_YOUR INSTRUCTIONS_
Within these entries, which lines include the string "require"? Copy each one.

[Collected data]
____________________

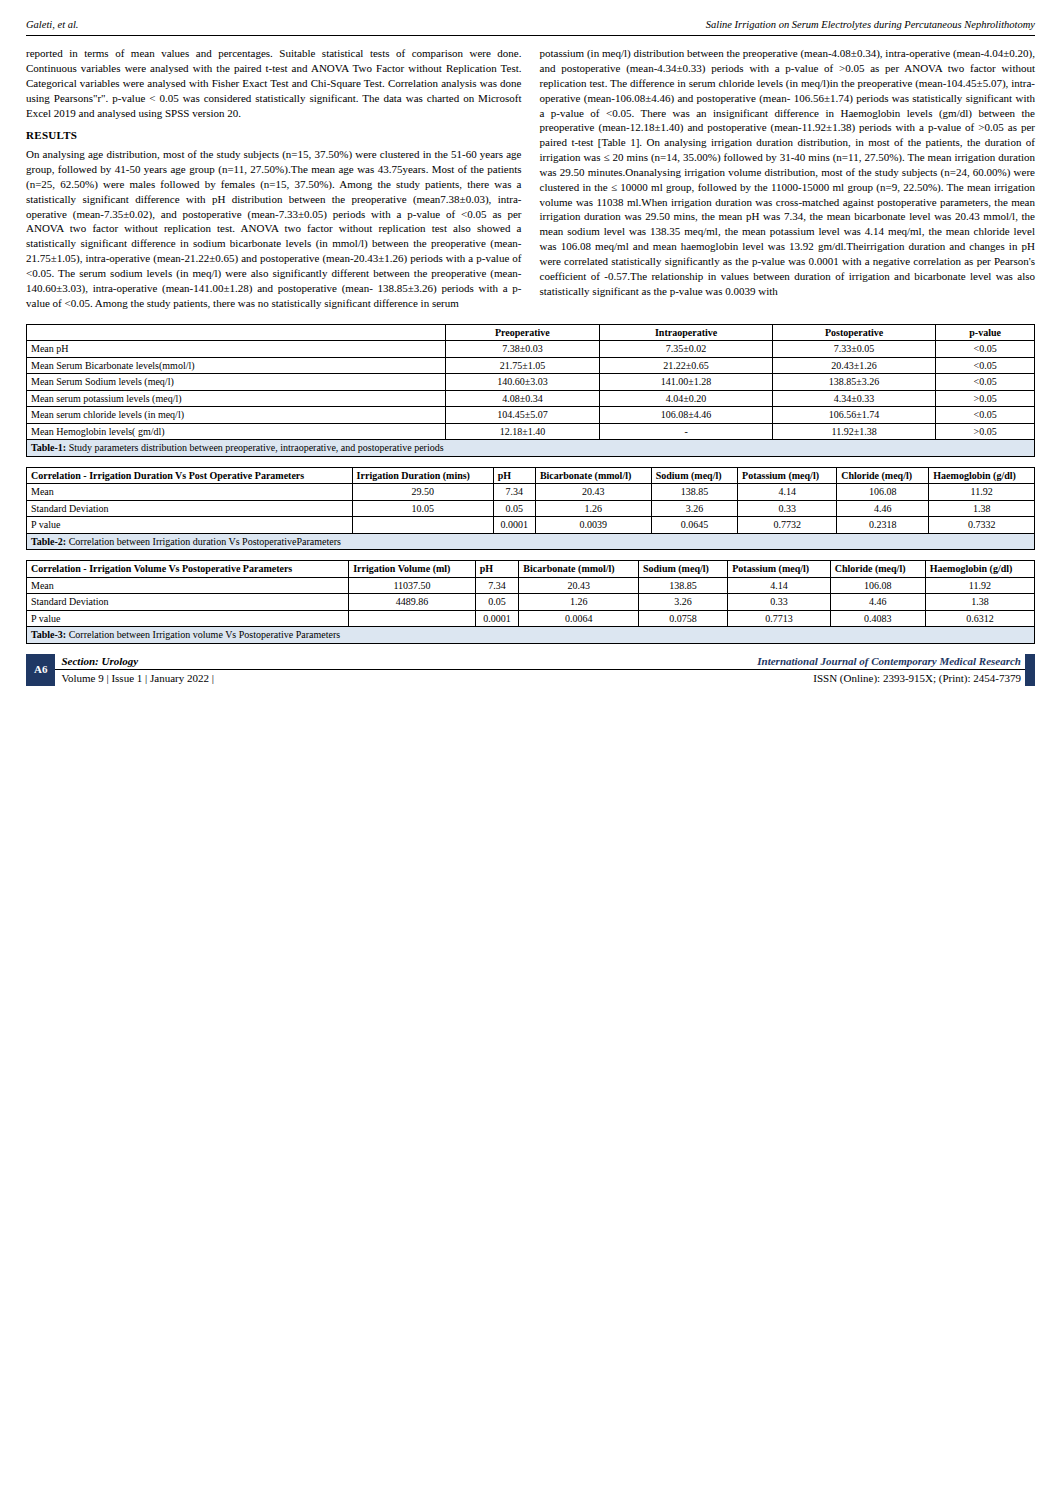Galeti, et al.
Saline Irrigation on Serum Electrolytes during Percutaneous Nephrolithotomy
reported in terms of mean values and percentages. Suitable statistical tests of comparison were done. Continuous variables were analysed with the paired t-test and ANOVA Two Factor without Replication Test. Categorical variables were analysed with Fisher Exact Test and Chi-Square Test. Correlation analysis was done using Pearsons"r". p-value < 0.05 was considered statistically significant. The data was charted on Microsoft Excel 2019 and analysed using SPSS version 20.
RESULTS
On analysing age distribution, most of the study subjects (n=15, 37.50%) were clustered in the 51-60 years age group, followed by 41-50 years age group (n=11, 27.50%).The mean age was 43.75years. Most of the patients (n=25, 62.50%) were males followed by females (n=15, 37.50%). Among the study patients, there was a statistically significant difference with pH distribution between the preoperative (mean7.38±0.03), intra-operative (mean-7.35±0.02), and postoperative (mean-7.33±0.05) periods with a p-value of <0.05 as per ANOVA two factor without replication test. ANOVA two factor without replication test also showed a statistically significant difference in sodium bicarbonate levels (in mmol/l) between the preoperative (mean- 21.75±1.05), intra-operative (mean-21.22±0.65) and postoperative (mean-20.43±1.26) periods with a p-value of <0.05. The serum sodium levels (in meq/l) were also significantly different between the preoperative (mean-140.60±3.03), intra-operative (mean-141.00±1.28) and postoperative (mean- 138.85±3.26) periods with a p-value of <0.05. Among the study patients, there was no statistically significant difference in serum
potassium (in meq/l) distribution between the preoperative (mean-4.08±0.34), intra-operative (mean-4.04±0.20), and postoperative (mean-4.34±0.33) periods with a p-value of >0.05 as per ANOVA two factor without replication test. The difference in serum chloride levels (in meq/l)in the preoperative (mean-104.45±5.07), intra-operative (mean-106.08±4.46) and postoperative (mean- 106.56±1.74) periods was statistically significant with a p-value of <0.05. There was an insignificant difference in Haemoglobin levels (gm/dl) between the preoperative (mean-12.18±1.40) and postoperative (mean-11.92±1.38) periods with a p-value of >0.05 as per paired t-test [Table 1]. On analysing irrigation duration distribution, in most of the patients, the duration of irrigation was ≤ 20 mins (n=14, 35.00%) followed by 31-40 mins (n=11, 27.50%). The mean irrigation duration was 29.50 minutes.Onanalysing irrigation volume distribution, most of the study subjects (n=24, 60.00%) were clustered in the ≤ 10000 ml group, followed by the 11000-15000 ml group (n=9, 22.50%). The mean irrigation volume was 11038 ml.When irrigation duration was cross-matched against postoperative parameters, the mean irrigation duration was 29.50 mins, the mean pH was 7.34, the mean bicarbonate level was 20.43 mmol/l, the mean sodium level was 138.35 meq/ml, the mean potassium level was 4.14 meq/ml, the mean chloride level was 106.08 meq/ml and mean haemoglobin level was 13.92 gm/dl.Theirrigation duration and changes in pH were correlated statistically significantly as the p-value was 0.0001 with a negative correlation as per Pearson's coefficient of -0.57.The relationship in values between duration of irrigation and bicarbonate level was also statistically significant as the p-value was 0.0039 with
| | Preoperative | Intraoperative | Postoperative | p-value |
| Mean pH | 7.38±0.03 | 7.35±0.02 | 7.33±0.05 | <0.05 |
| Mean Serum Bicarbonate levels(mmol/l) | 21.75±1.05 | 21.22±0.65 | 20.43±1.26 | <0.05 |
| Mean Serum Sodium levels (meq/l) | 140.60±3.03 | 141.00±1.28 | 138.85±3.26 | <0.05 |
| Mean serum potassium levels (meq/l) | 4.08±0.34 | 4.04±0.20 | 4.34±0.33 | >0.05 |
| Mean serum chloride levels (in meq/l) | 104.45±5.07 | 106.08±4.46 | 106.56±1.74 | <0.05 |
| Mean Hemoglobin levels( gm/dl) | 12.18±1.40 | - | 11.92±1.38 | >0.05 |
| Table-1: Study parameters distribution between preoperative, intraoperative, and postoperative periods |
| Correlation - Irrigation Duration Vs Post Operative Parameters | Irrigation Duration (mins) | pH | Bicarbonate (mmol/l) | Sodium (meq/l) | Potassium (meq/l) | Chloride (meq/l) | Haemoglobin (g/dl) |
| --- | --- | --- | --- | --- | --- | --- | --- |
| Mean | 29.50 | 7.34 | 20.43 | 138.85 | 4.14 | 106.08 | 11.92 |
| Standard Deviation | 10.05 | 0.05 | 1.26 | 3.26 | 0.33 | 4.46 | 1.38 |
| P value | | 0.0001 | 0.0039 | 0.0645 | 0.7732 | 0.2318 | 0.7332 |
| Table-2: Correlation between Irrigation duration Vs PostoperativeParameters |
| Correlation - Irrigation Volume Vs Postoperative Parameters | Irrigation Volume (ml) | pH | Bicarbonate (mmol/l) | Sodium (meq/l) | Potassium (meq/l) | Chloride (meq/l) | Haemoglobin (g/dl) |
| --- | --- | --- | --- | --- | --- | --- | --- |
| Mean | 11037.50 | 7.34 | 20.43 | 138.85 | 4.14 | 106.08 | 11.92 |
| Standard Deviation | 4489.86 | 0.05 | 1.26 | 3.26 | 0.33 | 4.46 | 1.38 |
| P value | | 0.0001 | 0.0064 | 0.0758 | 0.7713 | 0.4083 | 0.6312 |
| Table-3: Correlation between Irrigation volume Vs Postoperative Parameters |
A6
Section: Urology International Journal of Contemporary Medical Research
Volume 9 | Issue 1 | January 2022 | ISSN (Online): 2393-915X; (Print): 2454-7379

____________________

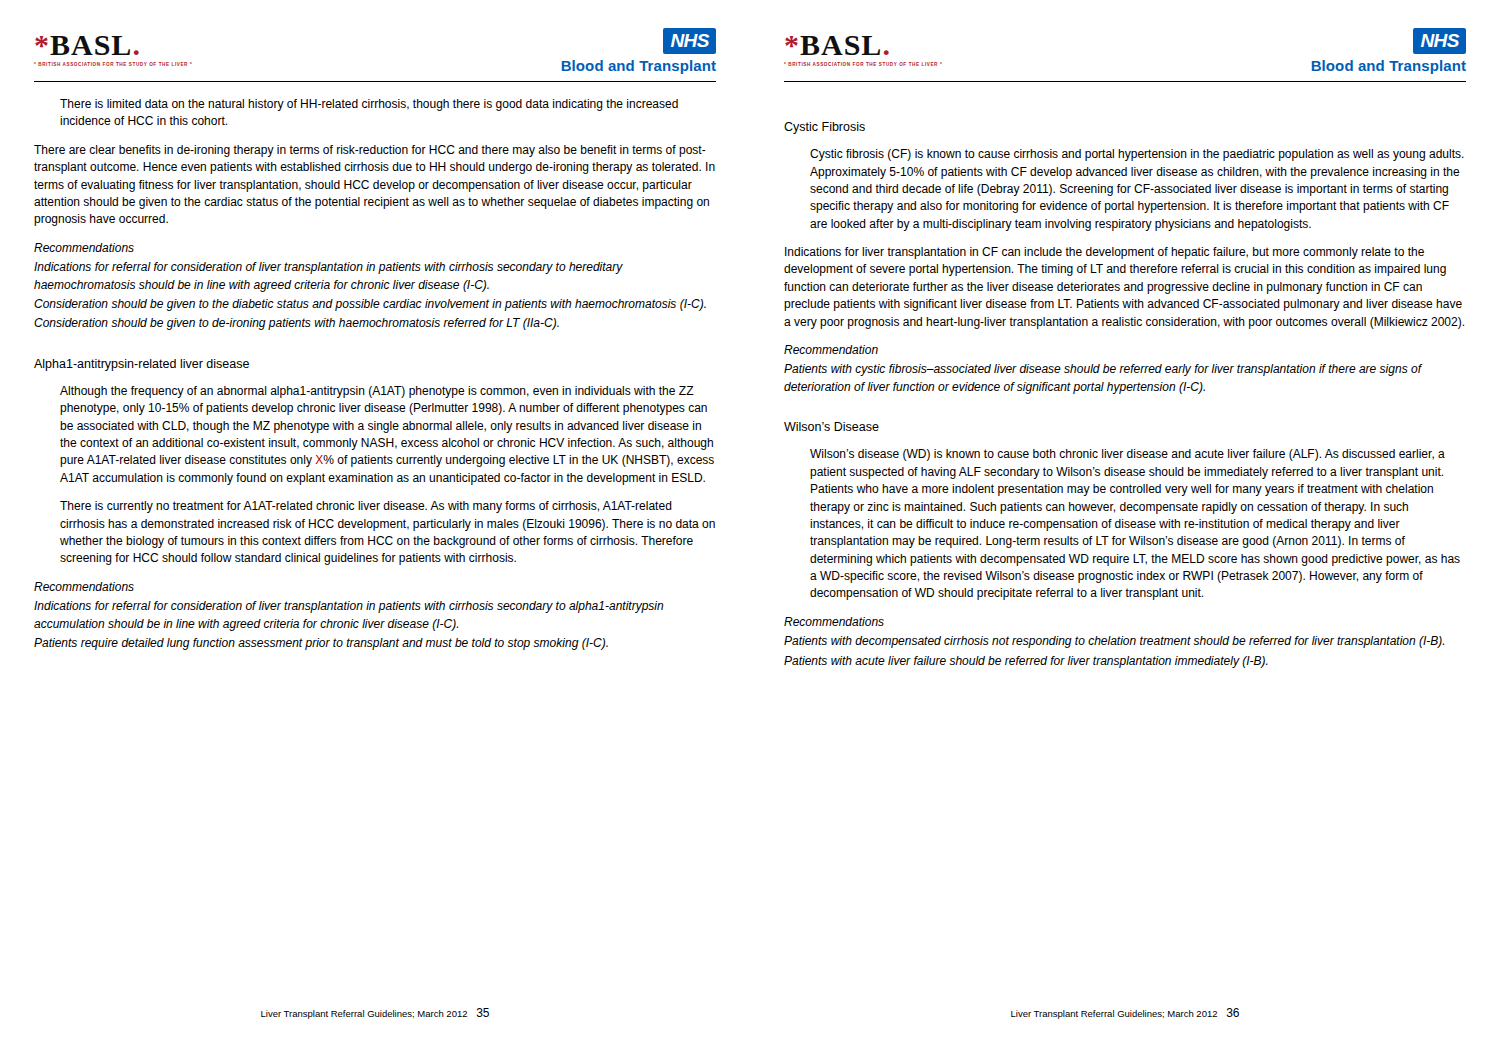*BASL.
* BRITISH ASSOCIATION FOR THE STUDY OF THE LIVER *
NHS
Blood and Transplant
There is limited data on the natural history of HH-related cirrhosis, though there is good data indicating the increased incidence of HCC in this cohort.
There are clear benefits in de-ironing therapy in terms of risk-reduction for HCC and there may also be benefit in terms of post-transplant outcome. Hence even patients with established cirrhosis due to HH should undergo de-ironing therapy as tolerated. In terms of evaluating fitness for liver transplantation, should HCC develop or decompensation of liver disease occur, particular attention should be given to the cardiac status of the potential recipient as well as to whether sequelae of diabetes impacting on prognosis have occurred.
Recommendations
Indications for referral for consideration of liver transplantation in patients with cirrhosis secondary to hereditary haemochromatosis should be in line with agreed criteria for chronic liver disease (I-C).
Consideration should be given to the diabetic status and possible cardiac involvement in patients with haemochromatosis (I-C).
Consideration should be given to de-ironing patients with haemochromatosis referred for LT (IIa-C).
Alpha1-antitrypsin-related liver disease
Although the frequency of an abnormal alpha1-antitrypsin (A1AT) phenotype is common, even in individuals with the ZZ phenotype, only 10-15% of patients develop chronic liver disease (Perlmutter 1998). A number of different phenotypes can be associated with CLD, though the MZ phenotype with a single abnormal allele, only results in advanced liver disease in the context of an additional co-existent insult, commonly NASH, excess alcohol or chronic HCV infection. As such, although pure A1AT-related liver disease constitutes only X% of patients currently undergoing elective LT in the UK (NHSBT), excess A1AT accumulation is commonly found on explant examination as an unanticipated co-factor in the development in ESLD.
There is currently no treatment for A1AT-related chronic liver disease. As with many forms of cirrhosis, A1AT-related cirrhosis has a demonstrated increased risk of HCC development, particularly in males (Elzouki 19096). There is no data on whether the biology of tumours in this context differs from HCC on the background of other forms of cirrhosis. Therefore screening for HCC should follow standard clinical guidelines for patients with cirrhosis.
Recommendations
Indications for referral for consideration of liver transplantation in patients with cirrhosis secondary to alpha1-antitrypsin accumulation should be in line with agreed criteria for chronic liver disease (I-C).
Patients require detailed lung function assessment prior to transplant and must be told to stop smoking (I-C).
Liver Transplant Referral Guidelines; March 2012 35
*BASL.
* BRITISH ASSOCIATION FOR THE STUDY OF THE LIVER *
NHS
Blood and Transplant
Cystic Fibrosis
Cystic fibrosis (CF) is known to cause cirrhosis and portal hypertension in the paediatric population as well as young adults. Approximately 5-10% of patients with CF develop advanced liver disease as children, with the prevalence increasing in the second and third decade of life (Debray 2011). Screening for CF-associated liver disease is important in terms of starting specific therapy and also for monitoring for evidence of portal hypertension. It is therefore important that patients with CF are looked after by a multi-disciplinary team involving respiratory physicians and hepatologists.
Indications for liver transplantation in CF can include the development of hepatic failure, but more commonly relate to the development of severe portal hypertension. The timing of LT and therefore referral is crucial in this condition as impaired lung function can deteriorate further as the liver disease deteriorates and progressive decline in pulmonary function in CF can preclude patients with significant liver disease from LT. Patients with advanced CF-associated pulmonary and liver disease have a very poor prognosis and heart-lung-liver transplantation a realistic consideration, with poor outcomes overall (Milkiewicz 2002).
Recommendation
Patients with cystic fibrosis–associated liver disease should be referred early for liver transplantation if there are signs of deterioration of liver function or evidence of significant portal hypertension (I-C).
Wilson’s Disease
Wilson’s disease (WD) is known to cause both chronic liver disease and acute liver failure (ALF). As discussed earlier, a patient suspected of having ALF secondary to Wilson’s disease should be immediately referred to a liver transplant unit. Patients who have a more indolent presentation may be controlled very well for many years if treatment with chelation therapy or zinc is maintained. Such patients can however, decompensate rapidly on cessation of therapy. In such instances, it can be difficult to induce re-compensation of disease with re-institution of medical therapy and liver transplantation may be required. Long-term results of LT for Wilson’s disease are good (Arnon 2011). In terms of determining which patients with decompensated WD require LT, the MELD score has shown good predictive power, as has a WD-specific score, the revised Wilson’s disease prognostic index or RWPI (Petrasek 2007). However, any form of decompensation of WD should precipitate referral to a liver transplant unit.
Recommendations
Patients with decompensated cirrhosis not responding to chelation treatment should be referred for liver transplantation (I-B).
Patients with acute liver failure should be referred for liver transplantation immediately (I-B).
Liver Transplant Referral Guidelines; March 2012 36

____________________

_ANSWER BELOW_
Patients require detailed lung function assessment prior to transplant and must be told to stop smoking (I-C).
Wilson’s disease (WD) is known to cause both chronic liver disease and acute liver failure (ALF). As discussed earlier, a patient suspected of having ALF secondary to Wilson’s disease should be immediately referred to a liver transplant unit. Patients who have a more indolent presentation may be controlled very well for many years if treatment with chelation therapy or zinc is maintained. Such patients can however, decompensate rapidly on cessation of therapy. In such instances, it can be difficult to induce re-compensation of disease with re-institution of medical therapy and liver transplantation may be required. Long-term results of LT for Wilson’s disease are good (Arnon 2011). In terms of determining which patients with decompensated WD require LT, the MELD score has shown good predictive power, as has a WD-specific score, the revised Wilson’s disease prognostic index or RWPI (Petrasek 2007). However, any form of decompensation of WD should precipitate referral to a liver transplant unit.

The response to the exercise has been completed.